Verano aún, y de pensar en una sonrisa para pasar el calor, dar con el agua fresca, se detenga la ola amarilla del sudor y saber que lo mejor del sol es la sombra. Verano, de alargar los suspiros y darse un respiro con el espectáculo malva del atardecer desaparecido el astro rey tras el horizonte. Verano, que tiene su canto, con música de orilla de río, baño a la luz de la luna, salpicaduras de lozanía y cuando va camino de acabar, del recrearse con los colores del otoño que comienzan a brotar.
Y es, de vuelta de las vacaciones y un montón de libros, cuando todavía nos envuelve el calor y nos resistimos a abandonar divagaciones y ensueños, el momento en que se nos haga real el presente: un risco, contra el que nos estrellamos o giramos alrededor como Ulises despistados.

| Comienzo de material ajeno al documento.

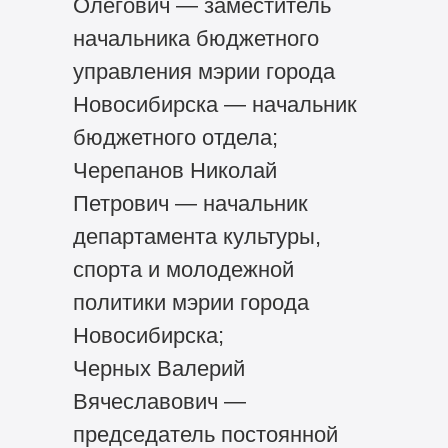
Олегович — заместитель
начальника бюджетного
управления мэрии города
Новосибирска — начальник
бюджетного отдела;
Черепанов Николай
Петрович — начальник
департамента культуры,
спорта и молодежной
политики мэрии города
Новосибирска;
Черных Валерий
Вячеславович —
председатель постоянной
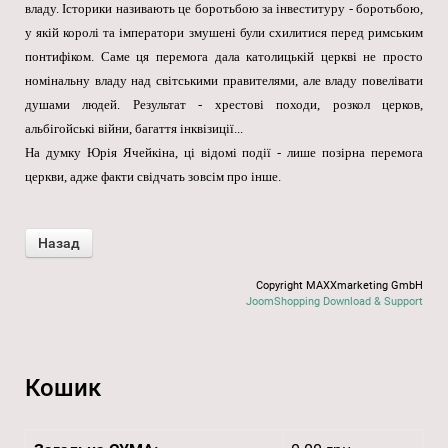
владу. Історики називають це боротьбою за інвеституру - боротьбою,
у якій королі та імператори змушені були схилитися перед римським
понтифіком. Саме ця перемога дала католицькій церкві не просто
номінальну владу над світськими правителями, але владу повелівати
душами людей. Результат - хрестові походи, розкол церков,
альбігойські війни, багаття інквізиції...
На думку Юрія Ячейкіна, ці відомі події - лише позірна перемога
церкви, адже факти свідчать зовсім про інше.
Copyright MAXXmarketing GmbH
JoomShopping Download & Support
Кошик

Días del irremediable volver a las amenazas del cambio climático, de los ahogados por ilusos y lo confuso de los tinglados políticos.

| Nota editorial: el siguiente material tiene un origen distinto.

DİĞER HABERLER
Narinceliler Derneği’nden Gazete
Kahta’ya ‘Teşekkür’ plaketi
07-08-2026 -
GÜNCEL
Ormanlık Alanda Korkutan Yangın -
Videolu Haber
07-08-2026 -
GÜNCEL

El viaje de lo cotidiano es largo, y para recorrerlo aliviados, cumple conservemos un trozo del cielo que disfrutamos, de la sombrilla que nos protegió del sol y de una dorada tarde de enamorados. Bueno es hacerlo sosegados y en la cabeza lo que invite al optimismo. Nada de amanecer antes que despunte el sol, coger el teléfono preocupados porque nos llama el “jefe” y de lo acelerados que vamos nos tropecemos y caigamos.
Que conste que, aunque no estemos de vacaciones seguimos teniendo tiempo libre, hay trinos de aves en las ramas de los árboles y con lo que tenemos nos bastan para componer el mundo del color que requiramos.